Canada

Cina all’attacco,
il Canada impotente

TORONTO – Doveva arrivare ieri il verdetto per Michael Spavor arrestato in Cina, come Michael Kovrig, nel dicembre del 2018. I due cittadini canadesi sono stati fermati, secondo le autorità cinesi, per aver messo in pericolo la sicurezza nazionale, un’accusa generica dietro a cui molti – o meglio quasi tutti – hanno visto una ritorsione di Pechino per l’arresto da parte del Canada di Meng Wanzhou, principessa ereditaria dell’impero tecnologico Huawei. Un fermo, questo, avvenuto per volere degli Stati Uniti, dove è ricercata con l’accusa di aver tentato di eludere le sanzioni statunitensi contro l’Iran.

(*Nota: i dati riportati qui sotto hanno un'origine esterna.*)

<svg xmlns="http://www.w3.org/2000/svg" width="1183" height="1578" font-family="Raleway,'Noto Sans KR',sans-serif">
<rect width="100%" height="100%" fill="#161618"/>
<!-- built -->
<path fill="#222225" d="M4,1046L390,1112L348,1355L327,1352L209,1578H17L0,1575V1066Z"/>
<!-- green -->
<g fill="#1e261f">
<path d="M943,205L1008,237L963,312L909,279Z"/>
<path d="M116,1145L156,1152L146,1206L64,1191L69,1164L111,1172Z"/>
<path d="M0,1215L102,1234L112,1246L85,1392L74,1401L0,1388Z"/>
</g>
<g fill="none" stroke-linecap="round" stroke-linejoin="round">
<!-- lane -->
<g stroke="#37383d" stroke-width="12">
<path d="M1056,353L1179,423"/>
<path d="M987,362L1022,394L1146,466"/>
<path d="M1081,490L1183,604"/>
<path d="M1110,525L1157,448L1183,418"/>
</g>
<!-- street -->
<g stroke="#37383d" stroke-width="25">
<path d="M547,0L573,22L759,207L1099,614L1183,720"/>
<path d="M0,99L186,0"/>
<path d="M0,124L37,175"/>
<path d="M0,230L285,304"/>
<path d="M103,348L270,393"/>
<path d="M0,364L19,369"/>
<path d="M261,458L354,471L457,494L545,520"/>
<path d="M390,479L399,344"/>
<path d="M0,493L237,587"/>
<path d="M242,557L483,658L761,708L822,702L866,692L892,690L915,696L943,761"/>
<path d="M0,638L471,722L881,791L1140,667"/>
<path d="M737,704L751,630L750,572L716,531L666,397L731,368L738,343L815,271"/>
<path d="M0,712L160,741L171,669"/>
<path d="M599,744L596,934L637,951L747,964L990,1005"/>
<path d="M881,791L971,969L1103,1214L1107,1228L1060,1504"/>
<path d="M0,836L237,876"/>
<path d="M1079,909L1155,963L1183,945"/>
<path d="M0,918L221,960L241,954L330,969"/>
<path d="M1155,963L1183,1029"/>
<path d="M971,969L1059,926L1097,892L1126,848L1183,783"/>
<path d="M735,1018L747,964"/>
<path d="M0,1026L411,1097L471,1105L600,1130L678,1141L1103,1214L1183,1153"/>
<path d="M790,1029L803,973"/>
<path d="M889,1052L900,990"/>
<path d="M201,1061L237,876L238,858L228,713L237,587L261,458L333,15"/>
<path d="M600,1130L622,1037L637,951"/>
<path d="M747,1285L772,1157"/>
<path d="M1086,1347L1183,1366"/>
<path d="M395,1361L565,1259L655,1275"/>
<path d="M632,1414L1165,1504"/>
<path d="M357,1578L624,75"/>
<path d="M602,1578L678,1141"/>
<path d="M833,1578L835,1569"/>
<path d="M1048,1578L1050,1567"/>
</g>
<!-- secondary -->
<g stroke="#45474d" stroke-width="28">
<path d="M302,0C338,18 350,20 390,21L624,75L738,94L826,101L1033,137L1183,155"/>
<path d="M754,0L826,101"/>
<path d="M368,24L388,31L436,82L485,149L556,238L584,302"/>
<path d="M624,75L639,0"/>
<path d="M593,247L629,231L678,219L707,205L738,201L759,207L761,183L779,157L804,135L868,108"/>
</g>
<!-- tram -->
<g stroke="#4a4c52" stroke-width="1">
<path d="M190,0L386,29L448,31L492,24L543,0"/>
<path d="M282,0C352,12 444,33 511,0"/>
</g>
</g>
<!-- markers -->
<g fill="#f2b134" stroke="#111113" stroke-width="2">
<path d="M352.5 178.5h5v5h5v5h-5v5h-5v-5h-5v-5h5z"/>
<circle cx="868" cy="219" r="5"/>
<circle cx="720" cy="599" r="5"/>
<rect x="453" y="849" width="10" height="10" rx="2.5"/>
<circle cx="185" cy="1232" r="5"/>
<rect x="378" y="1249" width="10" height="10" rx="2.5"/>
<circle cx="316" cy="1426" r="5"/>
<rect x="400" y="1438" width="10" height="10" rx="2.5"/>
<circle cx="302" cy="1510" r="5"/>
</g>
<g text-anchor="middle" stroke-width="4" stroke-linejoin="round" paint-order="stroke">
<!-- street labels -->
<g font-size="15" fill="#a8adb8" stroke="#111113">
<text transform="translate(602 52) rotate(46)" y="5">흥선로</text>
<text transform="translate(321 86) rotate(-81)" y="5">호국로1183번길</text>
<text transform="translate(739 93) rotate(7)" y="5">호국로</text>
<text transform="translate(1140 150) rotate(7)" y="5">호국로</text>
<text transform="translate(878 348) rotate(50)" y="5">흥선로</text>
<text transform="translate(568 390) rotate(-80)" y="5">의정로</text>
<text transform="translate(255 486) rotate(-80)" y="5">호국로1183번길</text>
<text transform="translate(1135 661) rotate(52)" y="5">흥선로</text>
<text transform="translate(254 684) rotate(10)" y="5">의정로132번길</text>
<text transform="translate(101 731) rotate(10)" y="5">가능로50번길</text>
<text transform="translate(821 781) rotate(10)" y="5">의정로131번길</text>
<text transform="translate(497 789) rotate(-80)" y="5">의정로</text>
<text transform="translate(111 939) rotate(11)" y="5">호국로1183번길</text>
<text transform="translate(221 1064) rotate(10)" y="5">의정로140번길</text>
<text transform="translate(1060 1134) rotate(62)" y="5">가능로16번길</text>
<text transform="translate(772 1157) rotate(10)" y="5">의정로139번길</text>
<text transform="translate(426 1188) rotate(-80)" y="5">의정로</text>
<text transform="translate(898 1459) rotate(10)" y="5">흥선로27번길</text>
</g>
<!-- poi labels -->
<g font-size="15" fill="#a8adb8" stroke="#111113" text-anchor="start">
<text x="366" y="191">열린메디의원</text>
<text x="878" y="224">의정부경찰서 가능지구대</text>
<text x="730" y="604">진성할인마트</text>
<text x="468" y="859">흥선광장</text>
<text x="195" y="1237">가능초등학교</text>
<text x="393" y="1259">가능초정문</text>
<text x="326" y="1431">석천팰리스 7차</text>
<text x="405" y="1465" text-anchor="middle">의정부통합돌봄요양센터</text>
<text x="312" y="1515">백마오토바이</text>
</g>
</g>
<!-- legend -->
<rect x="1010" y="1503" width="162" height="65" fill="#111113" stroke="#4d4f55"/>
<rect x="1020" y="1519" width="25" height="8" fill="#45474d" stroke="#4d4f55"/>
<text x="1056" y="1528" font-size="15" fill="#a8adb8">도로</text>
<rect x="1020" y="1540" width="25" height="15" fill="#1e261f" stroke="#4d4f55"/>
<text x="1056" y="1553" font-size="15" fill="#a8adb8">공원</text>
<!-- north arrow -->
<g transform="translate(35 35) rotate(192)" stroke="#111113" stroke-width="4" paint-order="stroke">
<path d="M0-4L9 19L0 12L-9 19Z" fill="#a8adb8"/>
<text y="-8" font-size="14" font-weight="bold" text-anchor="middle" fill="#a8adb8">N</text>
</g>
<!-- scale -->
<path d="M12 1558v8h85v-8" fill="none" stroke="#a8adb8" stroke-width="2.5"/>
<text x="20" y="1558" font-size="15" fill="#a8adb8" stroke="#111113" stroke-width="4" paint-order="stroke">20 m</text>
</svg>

Da allora, di acqua sotto i ponti ne è passata, ma i due cittadini canadesi continuano a rimanere nelle celle delle prigioni cinesi nonostante appelli sporadici vengano fatti per la loro liberazione. La detenzione dei due Michael è stata definita dal primo ministro del Canada Justin Trudeau“completamente inaccettabile”, “deludente” e liberarli sarebbe “una priorità”. Tante belle parole. Così come belle parole sono state quelle proferite, nel recentissimo colloquio telefonico del 1º agosto, da Trudeau e dal presidente degli Stati Uniti Joe Biden. “I leader hanno chiesto il rilascio immediato di Michael Kovrig e Michael Spavor” ma una domanda sorge spontanea: in una conversazione tra di loro a chi avrebbero chiesto il rilascio immediato?

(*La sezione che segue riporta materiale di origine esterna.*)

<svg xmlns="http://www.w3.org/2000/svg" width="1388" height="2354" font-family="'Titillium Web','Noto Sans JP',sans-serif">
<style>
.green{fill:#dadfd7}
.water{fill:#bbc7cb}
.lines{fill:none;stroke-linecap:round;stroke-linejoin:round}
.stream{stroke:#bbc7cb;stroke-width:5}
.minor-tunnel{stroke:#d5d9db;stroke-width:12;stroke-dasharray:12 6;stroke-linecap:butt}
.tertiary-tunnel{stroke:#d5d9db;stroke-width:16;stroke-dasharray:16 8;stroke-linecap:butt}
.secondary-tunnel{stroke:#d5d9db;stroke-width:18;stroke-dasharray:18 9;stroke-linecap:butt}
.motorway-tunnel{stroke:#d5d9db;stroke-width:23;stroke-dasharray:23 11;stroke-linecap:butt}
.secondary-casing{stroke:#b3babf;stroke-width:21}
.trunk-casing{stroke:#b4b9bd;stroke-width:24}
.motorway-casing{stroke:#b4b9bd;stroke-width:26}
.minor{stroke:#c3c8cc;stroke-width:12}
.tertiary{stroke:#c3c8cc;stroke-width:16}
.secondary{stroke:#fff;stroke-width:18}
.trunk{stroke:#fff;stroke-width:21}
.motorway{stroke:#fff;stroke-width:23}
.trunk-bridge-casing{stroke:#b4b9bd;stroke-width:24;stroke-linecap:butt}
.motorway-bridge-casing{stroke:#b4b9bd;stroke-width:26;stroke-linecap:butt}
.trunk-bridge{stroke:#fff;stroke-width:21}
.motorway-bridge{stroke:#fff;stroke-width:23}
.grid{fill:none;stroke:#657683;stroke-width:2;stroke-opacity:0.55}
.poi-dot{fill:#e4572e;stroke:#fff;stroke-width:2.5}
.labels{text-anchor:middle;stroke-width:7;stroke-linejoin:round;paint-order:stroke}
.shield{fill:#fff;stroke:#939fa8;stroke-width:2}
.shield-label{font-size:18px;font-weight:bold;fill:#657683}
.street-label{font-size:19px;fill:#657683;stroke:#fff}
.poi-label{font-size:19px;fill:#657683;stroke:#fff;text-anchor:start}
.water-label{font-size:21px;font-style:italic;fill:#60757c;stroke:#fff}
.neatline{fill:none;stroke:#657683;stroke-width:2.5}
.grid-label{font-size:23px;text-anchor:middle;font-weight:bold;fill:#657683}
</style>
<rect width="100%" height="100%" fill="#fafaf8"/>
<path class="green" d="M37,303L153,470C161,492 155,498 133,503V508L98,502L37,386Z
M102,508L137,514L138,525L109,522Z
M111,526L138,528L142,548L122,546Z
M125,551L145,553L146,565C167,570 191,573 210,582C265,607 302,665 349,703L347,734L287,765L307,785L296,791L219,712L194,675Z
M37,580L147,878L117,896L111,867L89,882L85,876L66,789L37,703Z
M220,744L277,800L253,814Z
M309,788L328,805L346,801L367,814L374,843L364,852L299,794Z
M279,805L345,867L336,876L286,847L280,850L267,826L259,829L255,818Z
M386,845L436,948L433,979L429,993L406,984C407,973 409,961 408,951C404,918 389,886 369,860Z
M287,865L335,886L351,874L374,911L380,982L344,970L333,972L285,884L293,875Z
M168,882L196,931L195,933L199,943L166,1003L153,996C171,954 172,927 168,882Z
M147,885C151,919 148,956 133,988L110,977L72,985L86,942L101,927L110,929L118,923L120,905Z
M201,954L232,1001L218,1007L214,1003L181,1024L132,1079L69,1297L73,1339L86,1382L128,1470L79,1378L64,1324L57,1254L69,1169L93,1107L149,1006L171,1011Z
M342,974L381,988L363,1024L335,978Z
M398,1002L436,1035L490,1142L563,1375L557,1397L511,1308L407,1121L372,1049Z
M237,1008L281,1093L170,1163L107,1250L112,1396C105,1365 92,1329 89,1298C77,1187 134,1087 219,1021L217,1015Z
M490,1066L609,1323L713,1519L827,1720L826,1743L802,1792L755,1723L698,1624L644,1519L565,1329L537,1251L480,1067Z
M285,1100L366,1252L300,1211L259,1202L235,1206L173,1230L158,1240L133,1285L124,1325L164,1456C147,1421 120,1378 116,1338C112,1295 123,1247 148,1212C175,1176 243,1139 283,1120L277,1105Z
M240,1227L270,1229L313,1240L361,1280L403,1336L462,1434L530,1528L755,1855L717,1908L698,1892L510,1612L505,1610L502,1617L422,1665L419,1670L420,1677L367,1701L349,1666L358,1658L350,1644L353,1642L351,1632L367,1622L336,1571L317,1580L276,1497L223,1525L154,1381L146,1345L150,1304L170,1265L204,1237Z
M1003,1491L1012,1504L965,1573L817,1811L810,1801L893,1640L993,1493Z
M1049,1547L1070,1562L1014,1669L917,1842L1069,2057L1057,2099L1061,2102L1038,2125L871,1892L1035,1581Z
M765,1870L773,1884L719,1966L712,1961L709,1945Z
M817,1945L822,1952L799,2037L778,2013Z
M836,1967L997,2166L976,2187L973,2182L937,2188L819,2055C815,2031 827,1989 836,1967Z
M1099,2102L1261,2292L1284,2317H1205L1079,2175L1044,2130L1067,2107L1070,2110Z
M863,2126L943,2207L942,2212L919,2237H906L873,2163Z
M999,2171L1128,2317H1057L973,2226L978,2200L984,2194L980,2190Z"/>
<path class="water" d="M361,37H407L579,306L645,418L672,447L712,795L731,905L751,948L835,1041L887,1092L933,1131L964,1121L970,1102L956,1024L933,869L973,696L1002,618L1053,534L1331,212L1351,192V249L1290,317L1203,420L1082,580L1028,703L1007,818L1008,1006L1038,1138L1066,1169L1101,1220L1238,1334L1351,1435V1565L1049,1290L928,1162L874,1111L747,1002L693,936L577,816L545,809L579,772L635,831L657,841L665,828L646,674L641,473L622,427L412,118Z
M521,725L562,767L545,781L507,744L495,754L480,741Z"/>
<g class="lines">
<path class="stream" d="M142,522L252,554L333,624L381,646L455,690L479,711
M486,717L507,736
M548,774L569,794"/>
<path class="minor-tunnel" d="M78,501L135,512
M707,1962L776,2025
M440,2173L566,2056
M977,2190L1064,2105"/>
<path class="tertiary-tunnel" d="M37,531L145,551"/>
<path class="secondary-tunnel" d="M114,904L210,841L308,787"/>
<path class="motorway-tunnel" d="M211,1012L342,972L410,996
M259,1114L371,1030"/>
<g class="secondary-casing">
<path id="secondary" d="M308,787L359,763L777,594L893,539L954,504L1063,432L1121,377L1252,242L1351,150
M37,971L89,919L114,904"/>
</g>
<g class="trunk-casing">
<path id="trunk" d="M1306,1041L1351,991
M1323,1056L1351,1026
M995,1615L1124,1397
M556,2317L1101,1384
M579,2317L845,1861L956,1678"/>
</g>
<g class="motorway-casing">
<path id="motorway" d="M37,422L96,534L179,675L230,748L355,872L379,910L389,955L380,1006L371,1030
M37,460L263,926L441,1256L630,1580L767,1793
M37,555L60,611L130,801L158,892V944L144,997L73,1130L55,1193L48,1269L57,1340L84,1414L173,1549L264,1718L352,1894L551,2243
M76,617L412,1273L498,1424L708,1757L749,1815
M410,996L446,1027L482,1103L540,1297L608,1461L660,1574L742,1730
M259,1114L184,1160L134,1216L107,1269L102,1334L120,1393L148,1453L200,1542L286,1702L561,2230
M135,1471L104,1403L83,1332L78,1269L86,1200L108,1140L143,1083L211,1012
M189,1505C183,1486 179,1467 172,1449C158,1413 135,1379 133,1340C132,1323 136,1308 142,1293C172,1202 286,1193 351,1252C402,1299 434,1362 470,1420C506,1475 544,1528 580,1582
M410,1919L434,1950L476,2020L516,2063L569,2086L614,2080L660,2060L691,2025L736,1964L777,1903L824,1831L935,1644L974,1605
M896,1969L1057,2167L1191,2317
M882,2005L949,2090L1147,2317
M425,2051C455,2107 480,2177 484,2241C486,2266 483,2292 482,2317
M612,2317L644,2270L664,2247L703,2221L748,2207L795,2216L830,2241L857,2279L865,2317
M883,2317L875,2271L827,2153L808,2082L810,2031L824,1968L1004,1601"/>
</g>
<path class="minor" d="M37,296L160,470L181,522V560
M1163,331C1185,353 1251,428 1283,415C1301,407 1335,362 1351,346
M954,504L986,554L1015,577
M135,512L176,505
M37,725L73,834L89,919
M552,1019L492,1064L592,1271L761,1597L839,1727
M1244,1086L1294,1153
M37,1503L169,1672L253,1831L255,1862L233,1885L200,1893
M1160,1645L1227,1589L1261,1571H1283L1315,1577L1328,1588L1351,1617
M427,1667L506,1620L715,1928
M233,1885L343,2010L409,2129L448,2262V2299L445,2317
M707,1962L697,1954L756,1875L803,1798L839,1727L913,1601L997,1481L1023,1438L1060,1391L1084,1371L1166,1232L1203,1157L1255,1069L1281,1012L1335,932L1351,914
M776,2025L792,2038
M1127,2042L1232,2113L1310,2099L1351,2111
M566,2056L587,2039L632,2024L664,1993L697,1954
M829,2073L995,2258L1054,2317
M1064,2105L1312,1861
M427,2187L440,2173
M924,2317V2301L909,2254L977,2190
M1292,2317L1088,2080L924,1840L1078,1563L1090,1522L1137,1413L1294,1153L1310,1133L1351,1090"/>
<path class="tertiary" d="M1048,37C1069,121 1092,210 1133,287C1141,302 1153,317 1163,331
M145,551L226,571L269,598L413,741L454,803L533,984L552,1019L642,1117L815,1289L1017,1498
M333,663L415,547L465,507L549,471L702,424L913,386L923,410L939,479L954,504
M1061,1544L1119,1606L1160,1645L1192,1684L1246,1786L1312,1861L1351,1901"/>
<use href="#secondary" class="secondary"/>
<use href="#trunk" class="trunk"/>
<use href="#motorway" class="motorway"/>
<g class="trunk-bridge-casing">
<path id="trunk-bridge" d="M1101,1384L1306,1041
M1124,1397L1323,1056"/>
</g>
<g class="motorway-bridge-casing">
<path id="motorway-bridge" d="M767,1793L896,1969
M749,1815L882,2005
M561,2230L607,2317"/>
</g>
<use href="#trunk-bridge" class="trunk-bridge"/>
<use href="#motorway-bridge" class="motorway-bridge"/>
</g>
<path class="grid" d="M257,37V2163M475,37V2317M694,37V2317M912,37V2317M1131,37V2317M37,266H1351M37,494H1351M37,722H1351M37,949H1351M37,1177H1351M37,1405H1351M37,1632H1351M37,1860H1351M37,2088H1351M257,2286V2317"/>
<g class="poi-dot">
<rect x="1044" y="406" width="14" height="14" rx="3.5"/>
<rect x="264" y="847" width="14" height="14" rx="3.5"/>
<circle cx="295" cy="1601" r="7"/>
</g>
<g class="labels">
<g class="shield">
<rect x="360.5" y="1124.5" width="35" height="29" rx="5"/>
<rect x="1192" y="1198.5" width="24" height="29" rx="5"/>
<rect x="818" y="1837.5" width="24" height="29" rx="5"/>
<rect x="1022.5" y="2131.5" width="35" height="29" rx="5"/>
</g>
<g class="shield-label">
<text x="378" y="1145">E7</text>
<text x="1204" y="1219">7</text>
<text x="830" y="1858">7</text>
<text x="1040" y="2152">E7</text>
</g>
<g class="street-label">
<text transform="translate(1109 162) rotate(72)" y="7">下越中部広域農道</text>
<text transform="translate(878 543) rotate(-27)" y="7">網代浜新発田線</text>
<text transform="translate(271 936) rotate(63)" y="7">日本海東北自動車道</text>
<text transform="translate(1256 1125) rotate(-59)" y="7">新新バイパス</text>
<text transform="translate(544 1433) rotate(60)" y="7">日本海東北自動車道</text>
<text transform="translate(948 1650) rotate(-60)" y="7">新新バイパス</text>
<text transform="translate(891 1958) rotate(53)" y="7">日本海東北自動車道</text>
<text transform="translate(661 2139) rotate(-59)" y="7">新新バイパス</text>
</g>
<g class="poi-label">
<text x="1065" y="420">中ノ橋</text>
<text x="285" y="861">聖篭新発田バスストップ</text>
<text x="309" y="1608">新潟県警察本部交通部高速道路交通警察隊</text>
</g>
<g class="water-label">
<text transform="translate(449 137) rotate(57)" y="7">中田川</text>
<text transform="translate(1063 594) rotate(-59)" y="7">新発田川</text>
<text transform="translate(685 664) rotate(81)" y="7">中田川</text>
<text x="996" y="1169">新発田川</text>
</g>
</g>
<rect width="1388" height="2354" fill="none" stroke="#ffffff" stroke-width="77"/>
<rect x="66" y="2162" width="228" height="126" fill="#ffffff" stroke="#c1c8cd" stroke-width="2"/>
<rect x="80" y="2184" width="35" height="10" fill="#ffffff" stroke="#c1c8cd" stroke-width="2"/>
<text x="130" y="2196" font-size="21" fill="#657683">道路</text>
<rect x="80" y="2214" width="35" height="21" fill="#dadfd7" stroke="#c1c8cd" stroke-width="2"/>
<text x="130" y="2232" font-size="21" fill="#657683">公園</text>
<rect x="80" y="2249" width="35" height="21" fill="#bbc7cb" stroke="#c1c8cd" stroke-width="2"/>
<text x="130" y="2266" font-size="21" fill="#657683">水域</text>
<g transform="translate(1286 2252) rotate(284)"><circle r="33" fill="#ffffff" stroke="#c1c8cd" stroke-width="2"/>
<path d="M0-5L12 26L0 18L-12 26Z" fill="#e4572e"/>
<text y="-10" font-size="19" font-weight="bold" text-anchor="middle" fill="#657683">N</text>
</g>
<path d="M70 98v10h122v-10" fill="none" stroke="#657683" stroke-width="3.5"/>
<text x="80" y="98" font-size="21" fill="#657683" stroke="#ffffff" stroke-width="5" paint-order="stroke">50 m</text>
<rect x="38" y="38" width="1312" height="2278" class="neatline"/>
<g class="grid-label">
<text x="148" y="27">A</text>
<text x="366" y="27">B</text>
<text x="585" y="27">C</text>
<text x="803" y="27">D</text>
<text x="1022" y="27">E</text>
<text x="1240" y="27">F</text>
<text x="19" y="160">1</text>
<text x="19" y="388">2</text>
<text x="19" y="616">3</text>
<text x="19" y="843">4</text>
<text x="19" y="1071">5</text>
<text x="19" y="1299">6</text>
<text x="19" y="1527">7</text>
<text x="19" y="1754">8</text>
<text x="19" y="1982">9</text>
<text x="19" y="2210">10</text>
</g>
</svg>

Nel giugno del 2020 Trudeau ha opposto un fermo rifiuto alle pressioni esercitate sul governo per uno scambio di prigionieri – Meng da un lato, Kovrig e Spavor dall’altro – dicendo che accettare avrebbe potuto mettere altri canadesi a rischio di arresti arbitrari.

E neppure Biden – che avrebbe potuto risolvere la situazione che era originata sotto la presidenza del suo precedessore Donald Trump – ha preso il toro per le corna facendo rilasciare la Whanzhou. Bastava solo questo per poter far respirare nuovamente la libertà a Kovrig, ex diplomatico che lavorava per una Ong che si chiama International Crisis Group e Spavor, titolare invece di una serie di attività imprenditoriali in Corea del Nord: entrambi sono accusati di spionaggio.

E quindi processi lampo e spesso segreti, vendette, ricatti, arresti incrociati, sentenze emesse in tempi a dir poco sospetti e accuse di “diplomazia degli ostaggi”. Non è un caso che “Lady Huawei”, dai suoi domiciliari dorati in Canada stia provando in questi giorni in tutti i modi assieme ai suoi avvocati ad evitare l’estradizione negli Stati Uniti. Il tempismo, a questo punto, non sorprende affatto. E che di rappresaglia si tratti, è anche un fatto scontato.

Il braccio di ferro, quindi, continua. Nel mezzo ci sono vite umane, ma poco importa. Per non dire di un altro canadese, Robert Schellenberg, al quale proprio ieri è stata confermata dal tribunale di Liaoning la condanna a morte. Nel gennaio del 2019 Schellenberg, era stato condannato a 15 anni di reclusione per traffico di droga, ma improvvisamente si è visto commutare la sentenza in pena capitale

Che dall’arresto di Meng, Canada e Cina stiano vivendo una profonda e complessa crisi diplomatica non è un segreto. Il primo ministro Trudeau non sembra però aver saputo affrontare la situazione e viene accusato di “debolezza”.

Intanto la triste realtà è che un canadese è stato condannato a morte per traffico di droga. Altri due canadesi – un ex diplomatico e un imprenditore – sono sospettati di spionaggio. Una ereditiera cinese sta lottando contro l’estradizione da Vancouver negli Stati Uniti. Mentre chi dovrebbe far sentire la propria voce e mettere la parola fine a queste vicende tace.